◆ Consignes: Mettez à jour l'extrait de l'entretien qui va de « Dietmar Haller  J’ai » jusqu'à « à mon œuvre. » inclus, en remplaçant « Nyon » par « Lausanne ».

◆ Texte:
Entretien avec Dietmar Haller: « Ma source d’inspiration émane de mon Etre »

29 juillet 2019

COTE NEWS Dietmar Haller, nous sommes à Saint-Cergue (Vaud) dans votre atelier au milieu de vos toiles. D’où vient votre peinture ?

Dietmar Haller  Les phases de création arrivent comme ça. Ma peinture est purement instinctive. Difficile dans ces conditions de l’expliquer intellectuellement. Elle est le reflet de mon existence et de moi-même. Elle est ma vie. Je suis autodidacte. J’ai commencé très jeune à peindre et je n’ai jamais arrêté. C’est un besoin à la fois vital et viscéral. Je m’enferme dans mon atelier pendant parfois une semaine et je jette sur la toile ce que j’ai dans le ventre. Tout à coup, je sors avec vingt ou trente tableaux. J’utilise la peinture, la sérigraphie, des tissus, différents collages… J’assemble des matériaux, je superpose les couches. Il m’arrive de travailler une toile sur plusieurs mois. Il m’arrive même d’en reprendre au bout de plusieurs années.

Dietmar Haller

COTE NEWS  Comment tout a commencé ?

Dietmar Haller  J’ai peint sans rien montrer pendant au moins vingt ans. Toutes ces années, je suis resté caché dans l’obscurité. Comme gamin, j’ai toujours griffonné, puis plus tard j’ai consciemment choisi de peindre. Au début, je suis arrivé à Genève pour travailler dans un bureau. Dans la foulée, j’ai déménagé dans un petit appartement où je peignais sur la terrasse et dans la cave. J’avais beaucoup de mal à gérer le quotidien et à rentrer dans le cadre professionnel. Ma future femme m’a trouvé un atelier dans une ancienne usine de meubles à Nyon. Dans ce lieu, j’ai vraiment pu donner libre cours à ma créativité. Peindre et travailler en même temps annihilaient les fruits de l’une et de l’autre de mes activités. J’ai fini par sortir du cadre du bureau pour me consacrer entièrement à mon œuvre.

COTE NEWS  Quelles sont vos sources d’inspiration lorsque vous peignez ?

Dietmar Haller  Ma plus grande source d’inspiration était Jean-Michel Basquiat, surtout au début de ma carrière. J’écoute des vieux tubes, je joue un peu de mon instrument de musique et je vois des images. L’inspiration n’est pas forcément que visuelle. Je ne pense à rien et j’attaque la toile. Il n’y a rien à comprendre dans mon travail. Comme je l’ai indiqué précédemment, ma source d’inspiration émane de mon Etre, et tout ce que je projette sur la toile est inspiré de mon existence.

◆ Documents fournis:
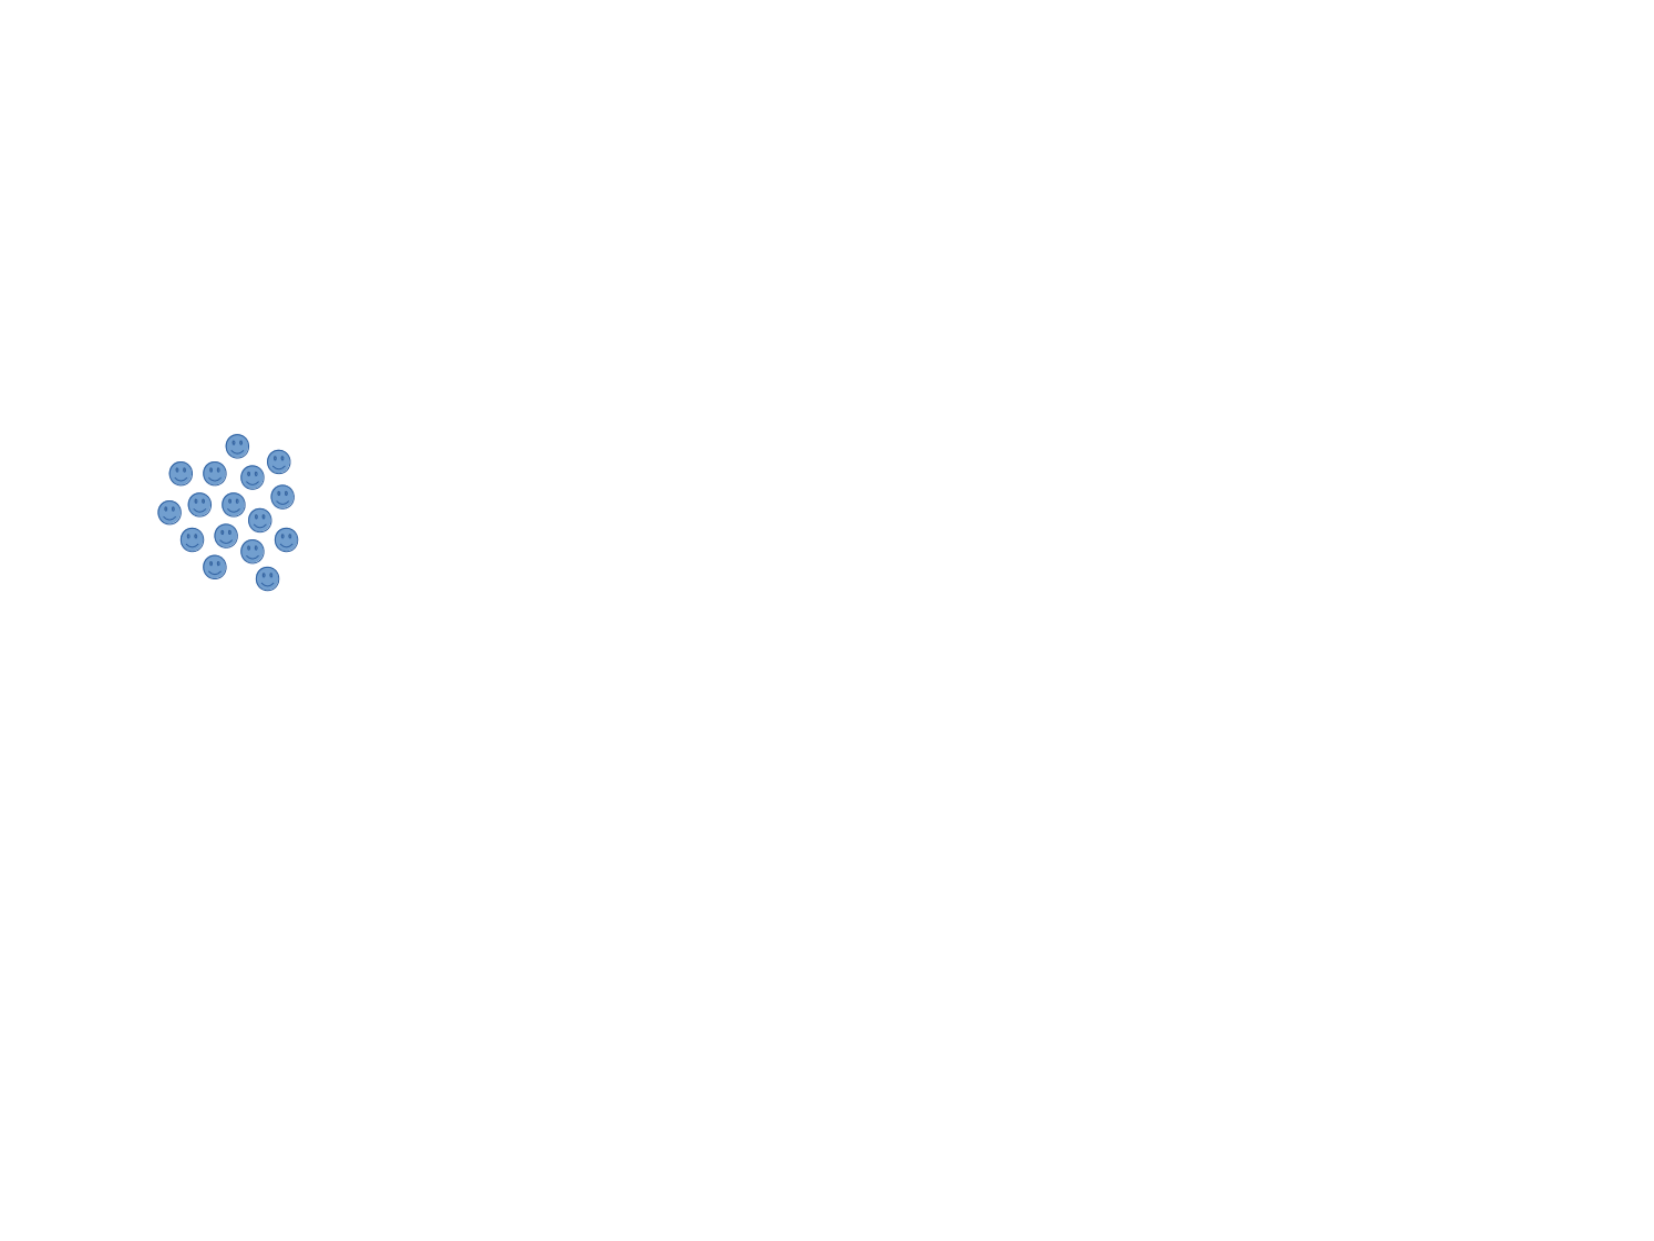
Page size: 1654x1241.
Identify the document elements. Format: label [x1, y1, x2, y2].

picture [82, 49, 1583, 1063]
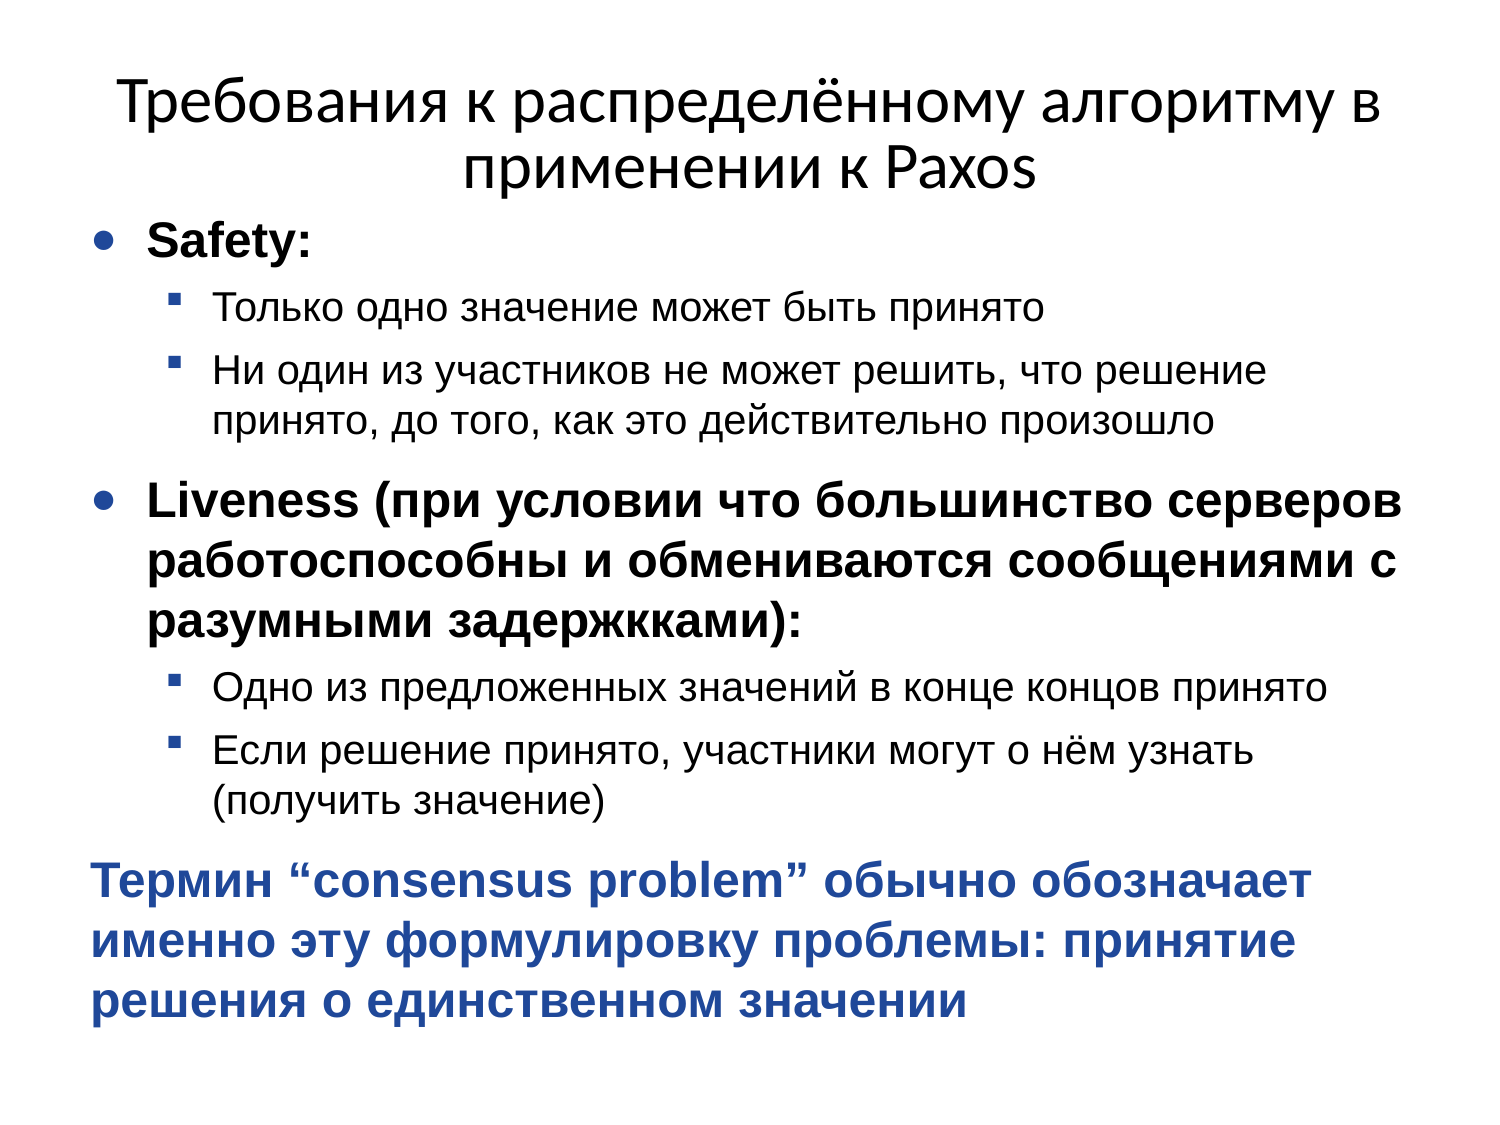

◆ Réponse:
Dietmar Haller  J’ai peint sans rien montrer pendant au moins vingt ans. Toutes ces années, je suis resté caché dans l’obscurité. Comme gamin, j’ai toujours griffonné, puis plus tard j’ai consciemment choisi de peindre. Au début, je suis arrivé à Genève pour travailler dans un bureau. Dans la foulée, j’ai déménagé dans un petit appartement où je peignais sur la terrasse et dans la cave. J’avais beaucoup de mal à gérer le quotidien et à rentrer dans le cadre professionnel. Ma future femme m’a trouvé un atelier dans une ancienne usine de meubles à Lausanne. Dans ce lieu, j’ai vraiment pu donner libre cours à ma créativité. Peindre et travailler en même temps annihilaient les fruits de l’une et de l’autre de mes activités. J’ai fini par sortir du cadre du bureau pour me consacrer entièrement à mon œuvre.